# Local source for ADA Aqua Soil



## TetraGuy72 (Dec 12, 2009)

Just curious if any of the LFS sell it. I think FG might, but I can't remember. Also if anyone happens to know the price for a 9l bag I would appreciate it.


----------



## alexopolus (Jan 18, 2010)

There isn't any in DFW, fish gallery hasn't carry any ADA stuff for a while. True percula used to but they don't carry it anymore. Brightswell Rio Escuro works very well, I have it in my shrimp tank and planted tank.


----------



## TetraGuy72 (Dec 12, 2009)

alexopolus said:


> There isn't any in DFW, fish gallery hasn't carry any ADA stuff for a while. True percula used to but they don't carry it anymore. Brightswell Rio Escuro works very well, I have it in my shrimp tank and planted tank.

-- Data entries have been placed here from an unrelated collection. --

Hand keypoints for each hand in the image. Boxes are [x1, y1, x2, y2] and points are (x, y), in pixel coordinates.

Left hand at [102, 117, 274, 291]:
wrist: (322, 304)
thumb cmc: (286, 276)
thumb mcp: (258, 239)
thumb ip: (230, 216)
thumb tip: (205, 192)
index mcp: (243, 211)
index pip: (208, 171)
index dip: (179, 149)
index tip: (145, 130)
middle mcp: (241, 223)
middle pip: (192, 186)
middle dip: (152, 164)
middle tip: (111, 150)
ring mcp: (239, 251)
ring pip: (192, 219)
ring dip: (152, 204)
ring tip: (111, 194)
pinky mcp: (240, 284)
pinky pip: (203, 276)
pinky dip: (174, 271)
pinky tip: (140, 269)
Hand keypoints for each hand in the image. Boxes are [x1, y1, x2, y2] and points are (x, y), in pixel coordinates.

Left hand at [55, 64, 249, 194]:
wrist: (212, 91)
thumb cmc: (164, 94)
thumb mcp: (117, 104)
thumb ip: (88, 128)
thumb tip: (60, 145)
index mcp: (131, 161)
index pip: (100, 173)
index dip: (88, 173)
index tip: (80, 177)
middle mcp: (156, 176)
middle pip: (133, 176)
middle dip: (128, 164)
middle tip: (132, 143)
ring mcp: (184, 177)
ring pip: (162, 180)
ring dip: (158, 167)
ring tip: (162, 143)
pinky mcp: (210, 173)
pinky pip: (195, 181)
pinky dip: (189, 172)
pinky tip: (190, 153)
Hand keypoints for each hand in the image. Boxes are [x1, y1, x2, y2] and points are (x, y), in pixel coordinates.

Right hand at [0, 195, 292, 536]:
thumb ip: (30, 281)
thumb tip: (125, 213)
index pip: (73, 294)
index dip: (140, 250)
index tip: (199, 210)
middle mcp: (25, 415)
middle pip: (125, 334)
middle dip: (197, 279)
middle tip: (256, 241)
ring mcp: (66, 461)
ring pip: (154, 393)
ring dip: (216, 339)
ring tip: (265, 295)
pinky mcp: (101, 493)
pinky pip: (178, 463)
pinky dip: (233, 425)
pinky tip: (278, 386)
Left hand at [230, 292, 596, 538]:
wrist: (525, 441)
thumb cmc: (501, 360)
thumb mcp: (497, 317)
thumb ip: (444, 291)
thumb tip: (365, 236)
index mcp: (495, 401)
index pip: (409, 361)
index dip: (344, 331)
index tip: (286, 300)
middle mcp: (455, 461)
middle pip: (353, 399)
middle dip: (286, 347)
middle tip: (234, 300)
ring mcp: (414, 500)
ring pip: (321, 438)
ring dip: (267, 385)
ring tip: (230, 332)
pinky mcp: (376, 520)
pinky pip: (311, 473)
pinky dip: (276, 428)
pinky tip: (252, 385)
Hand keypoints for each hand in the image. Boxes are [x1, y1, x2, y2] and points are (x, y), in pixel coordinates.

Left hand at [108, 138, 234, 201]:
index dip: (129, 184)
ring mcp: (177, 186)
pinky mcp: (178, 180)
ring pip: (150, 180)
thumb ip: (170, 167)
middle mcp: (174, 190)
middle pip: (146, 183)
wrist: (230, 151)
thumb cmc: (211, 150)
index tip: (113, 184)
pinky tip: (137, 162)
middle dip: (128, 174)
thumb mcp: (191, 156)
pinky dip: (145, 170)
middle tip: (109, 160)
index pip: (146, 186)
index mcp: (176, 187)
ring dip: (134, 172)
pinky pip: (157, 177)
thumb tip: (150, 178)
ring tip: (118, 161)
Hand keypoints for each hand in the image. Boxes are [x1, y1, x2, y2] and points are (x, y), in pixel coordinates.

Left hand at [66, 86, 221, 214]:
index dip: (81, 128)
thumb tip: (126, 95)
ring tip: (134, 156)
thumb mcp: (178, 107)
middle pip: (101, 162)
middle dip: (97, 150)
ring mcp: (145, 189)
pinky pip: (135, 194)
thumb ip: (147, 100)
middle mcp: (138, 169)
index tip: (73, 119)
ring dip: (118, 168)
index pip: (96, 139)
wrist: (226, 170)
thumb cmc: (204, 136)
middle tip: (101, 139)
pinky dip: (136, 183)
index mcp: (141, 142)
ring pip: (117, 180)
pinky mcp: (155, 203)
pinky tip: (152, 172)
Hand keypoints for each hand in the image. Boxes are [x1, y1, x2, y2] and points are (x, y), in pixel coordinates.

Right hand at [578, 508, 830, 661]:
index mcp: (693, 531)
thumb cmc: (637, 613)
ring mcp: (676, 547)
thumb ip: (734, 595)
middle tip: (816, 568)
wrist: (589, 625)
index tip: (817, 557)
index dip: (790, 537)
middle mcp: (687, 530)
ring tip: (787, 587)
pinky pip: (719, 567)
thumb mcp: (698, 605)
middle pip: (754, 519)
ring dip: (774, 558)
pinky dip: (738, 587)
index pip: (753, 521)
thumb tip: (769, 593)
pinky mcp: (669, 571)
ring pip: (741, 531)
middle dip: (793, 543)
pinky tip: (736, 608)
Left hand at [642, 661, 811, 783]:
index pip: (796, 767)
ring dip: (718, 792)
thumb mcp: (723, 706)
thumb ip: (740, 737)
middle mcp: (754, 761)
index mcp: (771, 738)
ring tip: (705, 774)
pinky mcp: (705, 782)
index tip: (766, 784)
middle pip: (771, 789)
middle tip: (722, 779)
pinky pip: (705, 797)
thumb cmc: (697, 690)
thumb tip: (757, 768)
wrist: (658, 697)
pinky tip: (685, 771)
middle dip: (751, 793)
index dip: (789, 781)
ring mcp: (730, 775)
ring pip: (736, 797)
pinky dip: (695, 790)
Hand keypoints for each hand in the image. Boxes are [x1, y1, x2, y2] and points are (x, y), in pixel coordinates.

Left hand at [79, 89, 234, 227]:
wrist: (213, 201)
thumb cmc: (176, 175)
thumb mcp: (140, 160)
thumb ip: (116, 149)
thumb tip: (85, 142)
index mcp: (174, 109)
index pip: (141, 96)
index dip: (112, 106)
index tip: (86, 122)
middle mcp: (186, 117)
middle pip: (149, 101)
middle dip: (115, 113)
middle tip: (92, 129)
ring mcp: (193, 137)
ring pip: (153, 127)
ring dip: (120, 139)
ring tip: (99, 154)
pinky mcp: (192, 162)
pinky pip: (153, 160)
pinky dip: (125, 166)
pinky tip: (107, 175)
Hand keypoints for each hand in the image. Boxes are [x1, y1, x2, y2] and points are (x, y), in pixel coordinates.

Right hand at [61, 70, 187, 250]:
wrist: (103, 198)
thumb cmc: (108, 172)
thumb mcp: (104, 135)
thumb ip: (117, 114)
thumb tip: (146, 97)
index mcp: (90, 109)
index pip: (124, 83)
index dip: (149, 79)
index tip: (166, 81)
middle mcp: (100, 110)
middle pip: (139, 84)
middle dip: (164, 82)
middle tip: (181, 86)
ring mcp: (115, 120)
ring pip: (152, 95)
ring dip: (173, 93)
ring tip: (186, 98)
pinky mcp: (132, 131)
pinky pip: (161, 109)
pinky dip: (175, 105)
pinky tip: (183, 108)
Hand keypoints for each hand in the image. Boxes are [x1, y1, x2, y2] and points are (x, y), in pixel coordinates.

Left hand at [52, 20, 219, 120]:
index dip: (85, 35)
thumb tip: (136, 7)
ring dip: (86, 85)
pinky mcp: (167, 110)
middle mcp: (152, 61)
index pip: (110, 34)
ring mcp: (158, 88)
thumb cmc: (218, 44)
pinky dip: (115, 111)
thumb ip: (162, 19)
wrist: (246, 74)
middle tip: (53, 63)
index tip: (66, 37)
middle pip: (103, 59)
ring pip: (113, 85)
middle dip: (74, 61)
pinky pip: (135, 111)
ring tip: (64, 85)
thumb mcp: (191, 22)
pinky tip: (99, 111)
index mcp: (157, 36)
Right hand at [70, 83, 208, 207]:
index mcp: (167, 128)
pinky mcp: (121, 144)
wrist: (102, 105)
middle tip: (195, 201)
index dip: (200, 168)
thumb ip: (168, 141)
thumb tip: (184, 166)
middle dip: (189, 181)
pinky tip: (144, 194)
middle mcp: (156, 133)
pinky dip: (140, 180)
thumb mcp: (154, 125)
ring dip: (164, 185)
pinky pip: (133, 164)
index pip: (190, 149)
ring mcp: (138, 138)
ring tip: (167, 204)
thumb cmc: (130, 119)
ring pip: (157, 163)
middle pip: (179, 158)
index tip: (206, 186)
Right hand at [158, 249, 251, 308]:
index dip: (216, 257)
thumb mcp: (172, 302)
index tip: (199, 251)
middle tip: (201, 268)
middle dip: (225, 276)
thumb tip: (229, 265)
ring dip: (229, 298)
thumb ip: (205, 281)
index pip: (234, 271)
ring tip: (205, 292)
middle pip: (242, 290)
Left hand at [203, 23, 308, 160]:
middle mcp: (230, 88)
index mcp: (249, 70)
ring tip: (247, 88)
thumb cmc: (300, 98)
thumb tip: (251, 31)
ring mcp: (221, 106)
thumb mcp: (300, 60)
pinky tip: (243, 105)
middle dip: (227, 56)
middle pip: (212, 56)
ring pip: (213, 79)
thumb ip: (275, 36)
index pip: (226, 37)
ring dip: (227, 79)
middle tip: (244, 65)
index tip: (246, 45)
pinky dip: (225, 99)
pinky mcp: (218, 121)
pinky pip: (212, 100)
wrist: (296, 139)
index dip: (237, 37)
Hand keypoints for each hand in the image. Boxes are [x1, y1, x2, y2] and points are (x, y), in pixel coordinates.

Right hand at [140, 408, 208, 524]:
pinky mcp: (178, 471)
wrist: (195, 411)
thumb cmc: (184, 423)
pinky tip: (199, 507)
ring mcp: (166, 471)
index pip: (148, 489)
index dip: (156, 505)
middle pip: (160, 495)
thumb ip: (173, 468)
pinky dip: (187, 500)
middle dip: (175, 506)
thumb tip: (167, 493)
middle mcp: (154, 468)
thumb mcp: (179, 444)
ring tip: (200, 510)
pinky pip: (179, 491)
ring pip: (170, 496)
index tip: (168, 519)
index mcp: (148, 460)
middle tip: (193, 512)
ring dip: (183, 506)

I've never seen that anywhere. Where can you buy it? How does it compare to AS in terms of price?


----------



## alexopolus (Jan 18, 2010)

Last time I checked fish gallery had it. The price is pretty much the same. It does pretty much the same than aquasoil, but I think aquasoil buffers the water a bit lower than rio Escuro. My tank has been running for more than a year with no issues.


----------